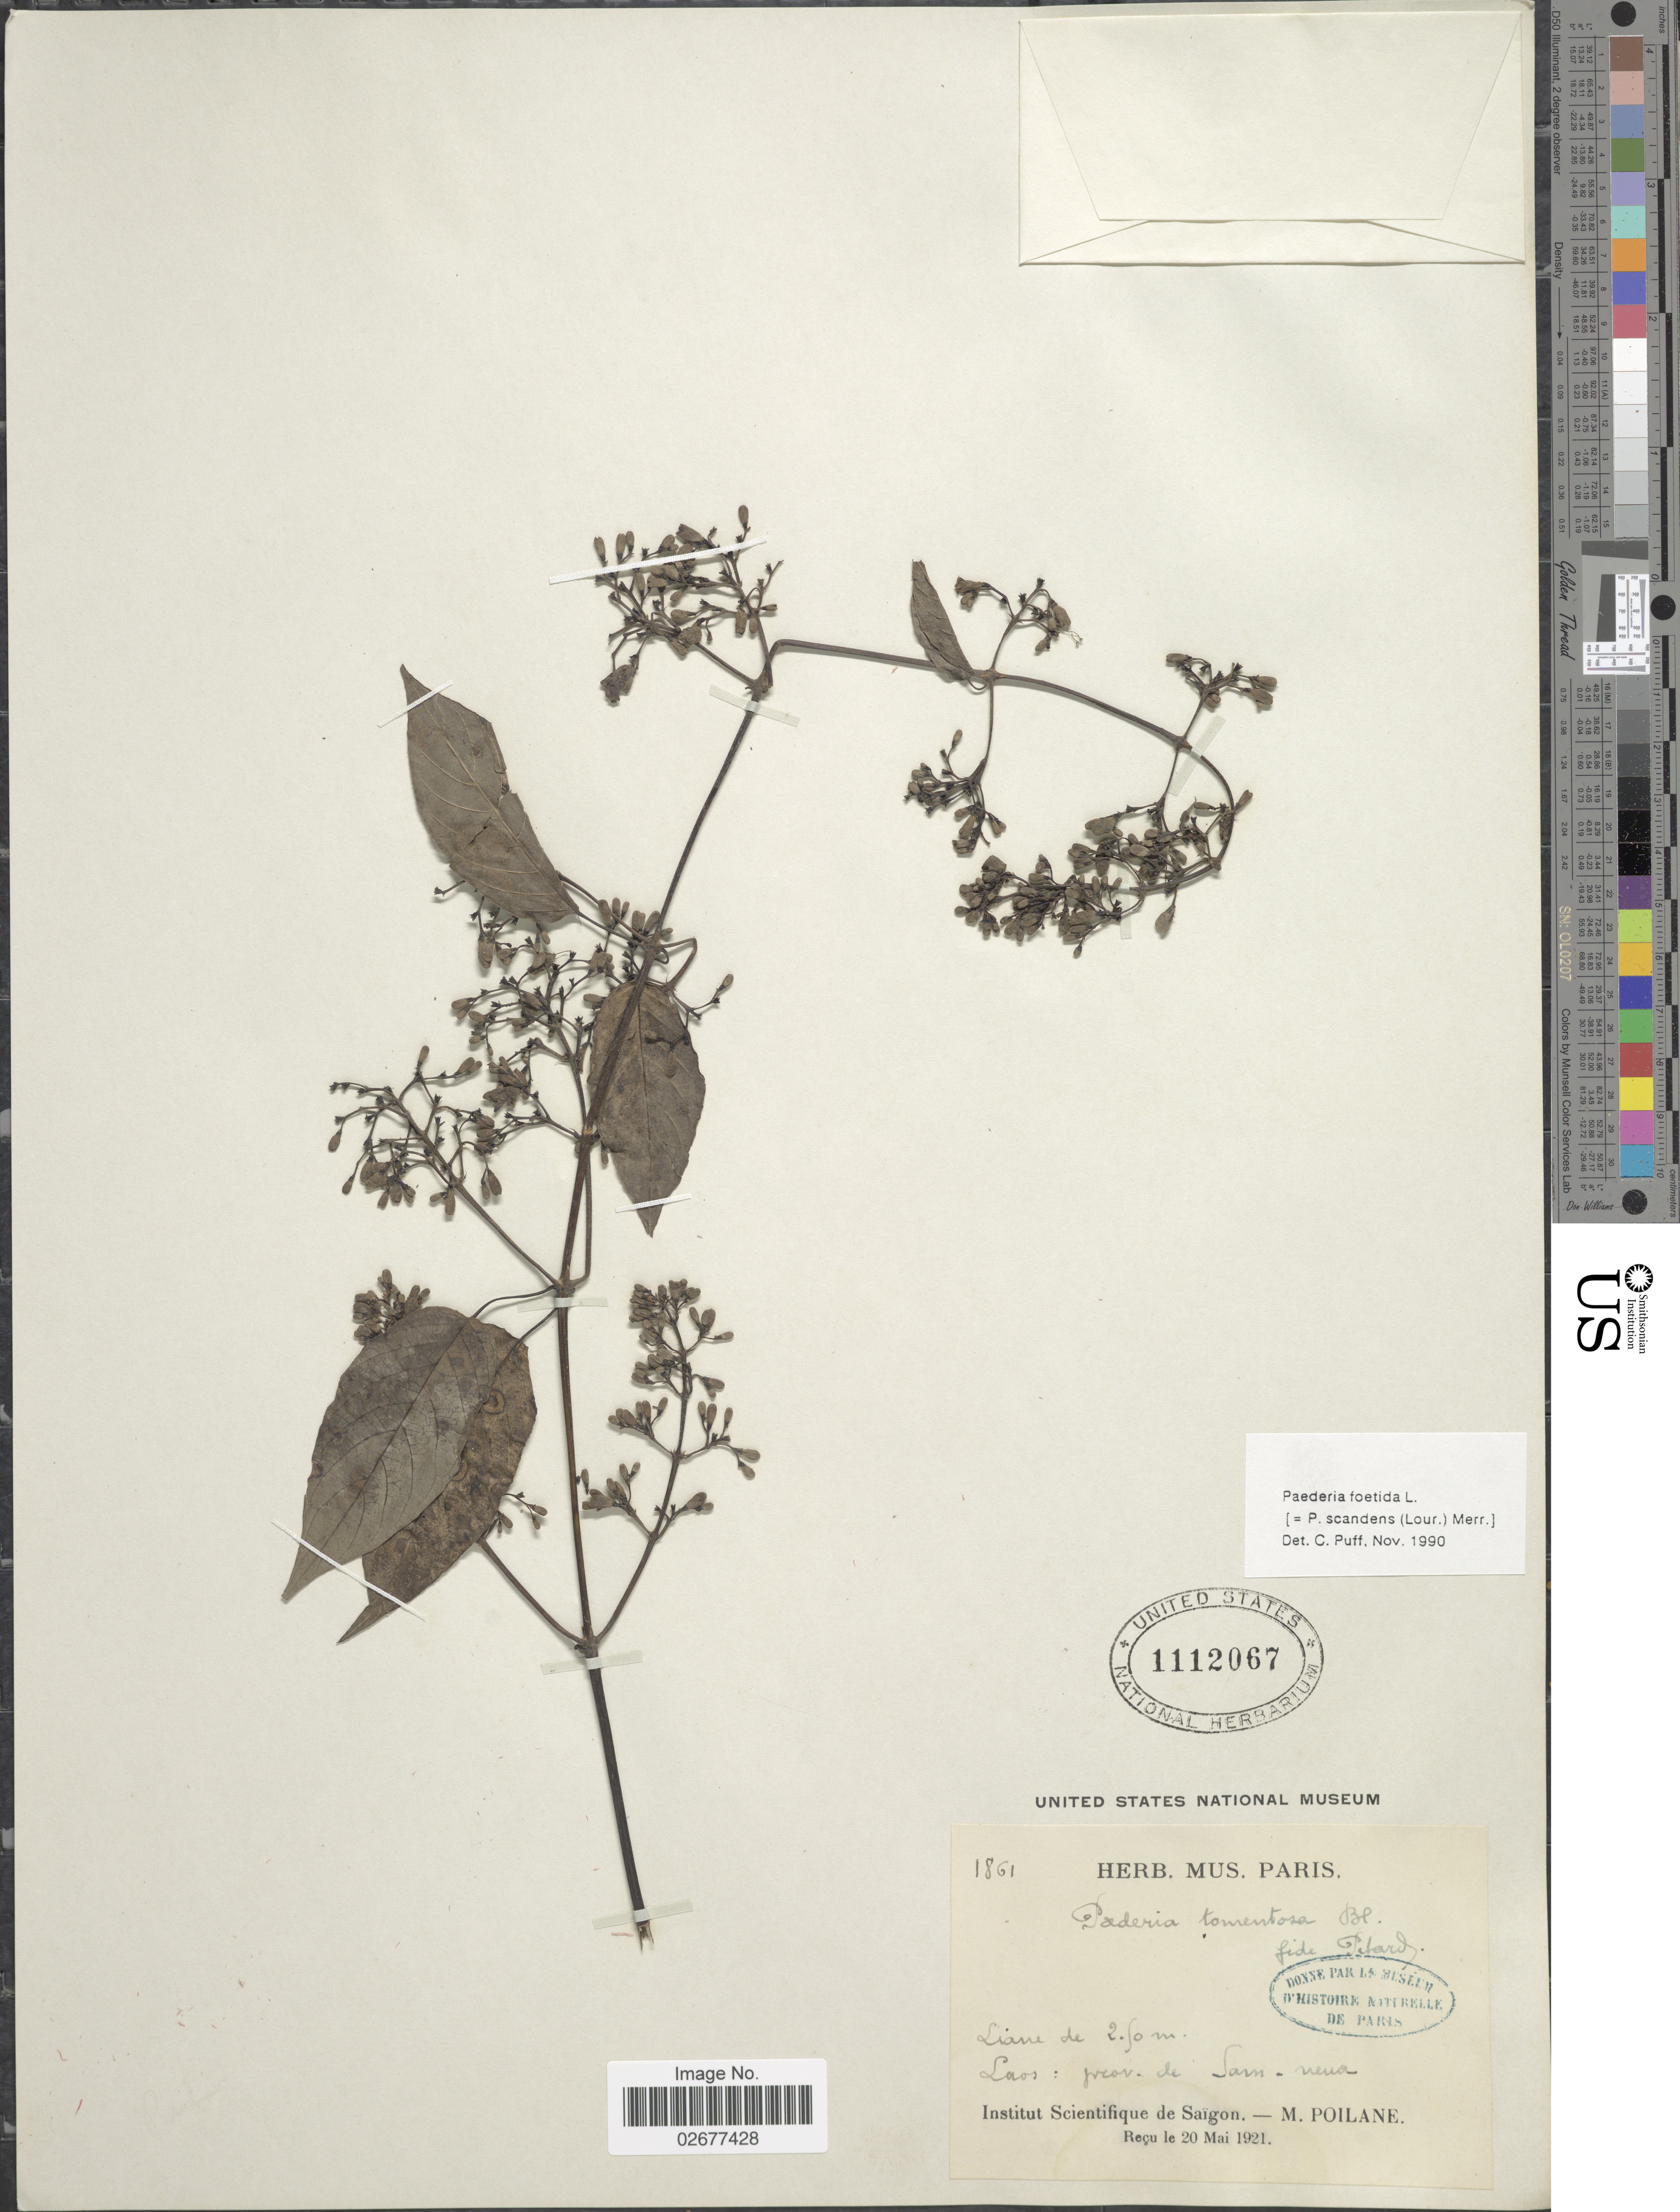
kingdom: Plantae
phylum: Tracheophyta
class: Magnoliopsida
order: Gentianales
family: Rubiaceae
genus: Paederia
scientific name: Paederia foetida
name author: L.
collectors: M. Poilane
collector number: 1861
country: Laos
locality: Prov. de Sam-neua.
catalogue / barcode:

○ ○ ○

**Directive**. Can you update the material by replacing "locality" with "place", keeping every other line unchanged and leaving out the picture?

**Right answer**.
kingdom: Plantae
phylum: Tracheophyta
class: Magnoliopsida
order: Gentianales
family: Rubiaceae
genus: Paederia
scientific name: Paederia foetida
name author: L.
collectors: M. Poilane
collector number: 1861
country: Laos
place: Prov. de Sam-neua.
catalogue / barcode:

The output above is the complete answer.